I had a remote manager a few years ago and kind of thought that he didn't ad much value to the process. Then they got rid of him and I had to deal with the company owners directly. Absolute nightmare.

Good management is one of these things that you don't really notice. Bad management you do notice and not for positive reasons.


I agree. Early in my career, I thought a manager was like a driving teacher, someone to help guide you and hit the brake when you're about to crash. Now that I'm a manager, I think of it more like being a snowplow; you wake up in the morning and you can get your job done thanks to the work that someone else is doing behind the scenes.


Are your remote workers more productive? Look at the individual, if they're under-performing or under-communicating maybe set (or at least threaten) in-office, if they're at expectations putting them in-office will only make them worse.

Also, the kind and culture of the remote environment or office matters much more than "remote vs in-office". I don't really care working in-office, but I have a lot of things I do really care about (short commute, peace and quiet, breaks, decent office temperature) which make me prefer remote whenever possible.

But of course these "let all your employees be remote vs. force everyone to the office" blog posts take this "wrong" question and completely miss the right ones. And a lot of companies who are doing RTO are for their own specific reasons like getting people to quit.


Lazy article.

Not a single mention of tax breaks these companies receive by forcing workers into the office. These tax breaks were extended during COVID, and are now being re-assessed, hence the sudden and coordinated push to RTO.

https://www.bloomberg.com/news/features/2023-02-21/another-t...

https://archive.is/eOeIv


From talking to senior folks at tech companies, there's a real perception that, modulo the first few months of covid where there was not much to do hut work, productivity has suffered at their companies.

In other circumstances (eg MOOC discussions) it is not controversial that many people have self control/motivation problems, so it's not super surprising that being less visible leads to less output.
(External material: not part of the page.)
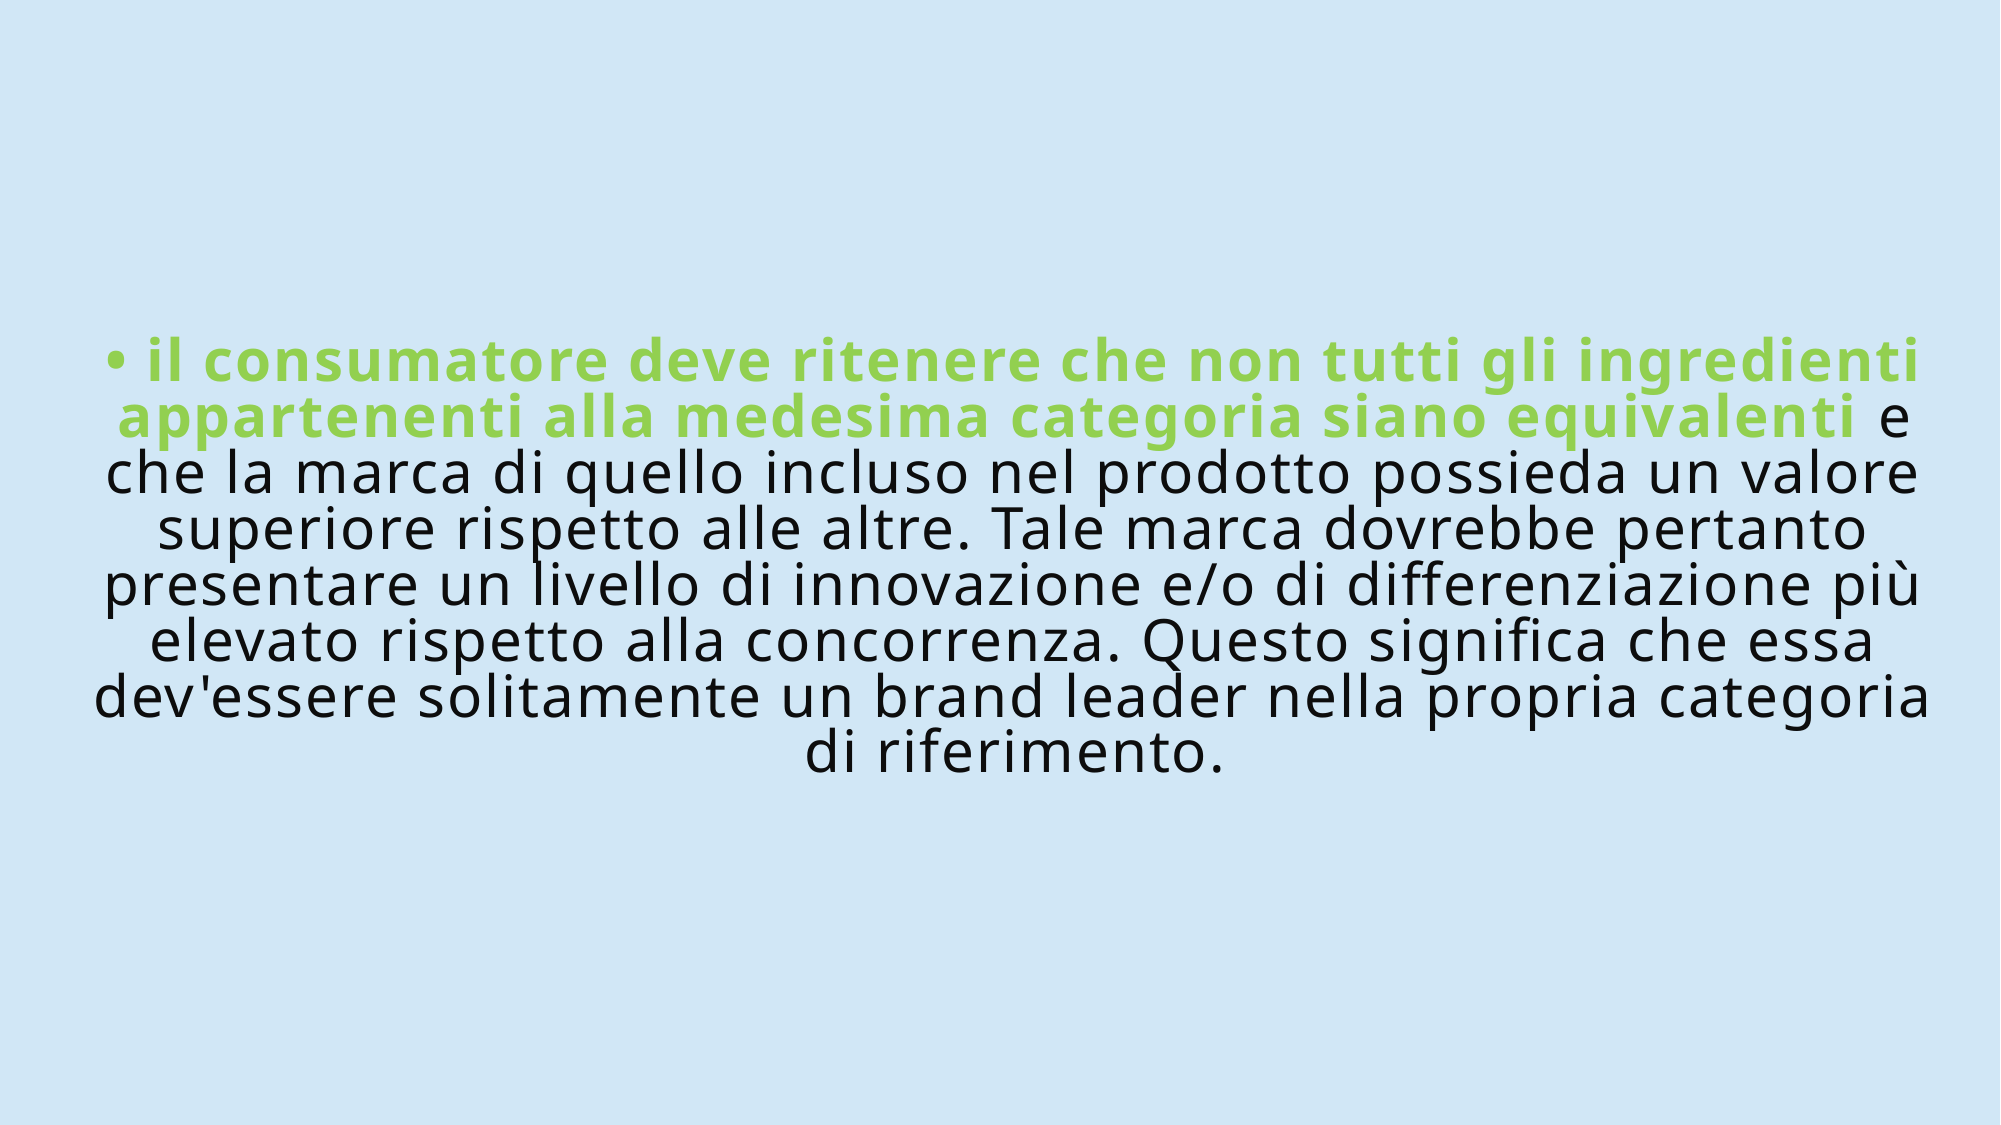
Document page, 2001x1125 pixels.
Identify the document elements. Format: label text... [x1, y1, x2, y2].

title • il consumatore deve ritenere che non tutti gli ingredienti appartenenti alla medesima categoria siano equivalenti e che la marca di quello incluso nel prodotto possieda un valore superiore rispetto alle altre. Tale marca dovrebbe pertanto presentare un livello di innovazione e/o di differenziazione più elevato rispetto alla concorrenza. Questo significa che essa dev'essere solitamente un brand leader nella propria categoria di riferimento. [78, 61, 1953, 1060]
And while everyone likes flexibility as an employee, we are all familiar with the mythical man month and why saving some money on real estate or salaries doesn't help offset productivity losses.
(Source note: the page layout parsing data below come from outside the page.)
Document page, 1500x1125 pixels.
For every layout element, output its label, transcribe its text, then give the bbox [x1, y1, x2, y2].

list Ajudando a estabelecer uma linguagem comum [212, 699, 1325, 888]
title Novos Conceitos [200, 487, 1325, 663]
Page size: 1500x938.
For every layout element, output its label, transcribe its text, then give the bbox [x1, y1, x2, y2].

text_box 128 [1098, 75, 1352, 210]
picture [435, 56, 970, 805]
As long as these two beliefs remain in place, remote work will keep getting squeezed out at places that see themselves as being in competitive markets where they need to bring their A game.
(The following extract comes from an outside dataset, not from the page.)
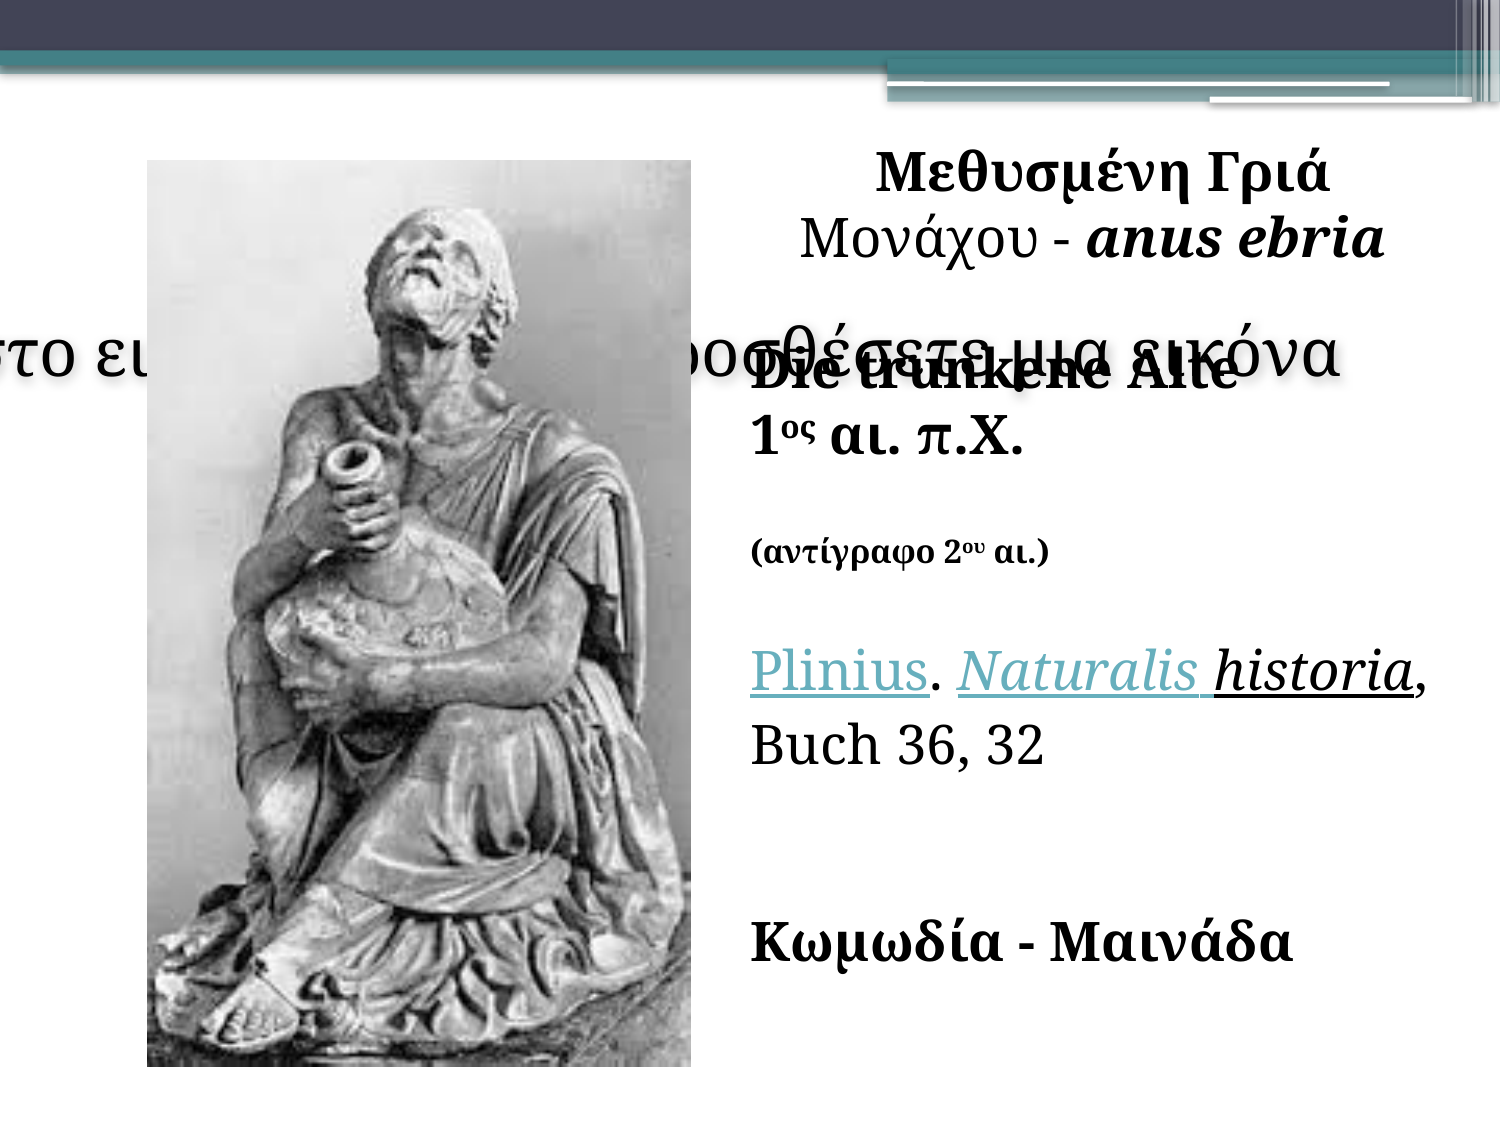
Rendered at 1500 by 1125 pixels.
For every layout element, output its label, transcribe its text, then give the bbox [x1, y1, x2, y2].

list Μεθυσμένη Γριά Μονάχου - anus ebria Die trunkene Alte 1ος αι. π.Χ. (αντίγραφο 2ου αι.) Plinius. Naturalis historia, Buch 36, 32 Κωμωδία - Μαινάδα [750, 137, 1459, 988]
picture [147, 160, 692, 1067]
would be nice if companies were run in some kind of democratic way. one employee one vote.

so that if management called for RTO and most employees voted against, the management would lose.

but of course management is there to serve themselves and the shareholders foremost. and so the employees are expected to do the same. see the "bigger picture" as i was recently condescendingly told after refusing RTO.


Such structures exist, i.e. worker owned co-ops. They're obviously just not the norm under capitalist systems.


You could always start your own. Absolutely nothing stopping people from doing that but if you are going to make the effort of starting a company, I can understand why most people would want to profit from that.


Companies that doesn’t offer WFH will simply be less competitive in the employee market. Which will have a medium to long term negative impact on revenues. The best developers I know refuse to work for companies that aren’t WFH flexible.


Yeah and there's that adage that you want to hire lazy people because they will find an easy way to solve something.

The right question as alluded to in this article being "where are you happiest working?" is equally dumb. Of course people are happier in their preferred environment.

This whole discussion is just a distraction and the points don't even matter as to who wins the argument.


The problem with that adage is that the easy way might or might not automatically be the sustainable, legal, safe, secure or cost-effective way.

Every time I heard that phrase it was always used as an excuse.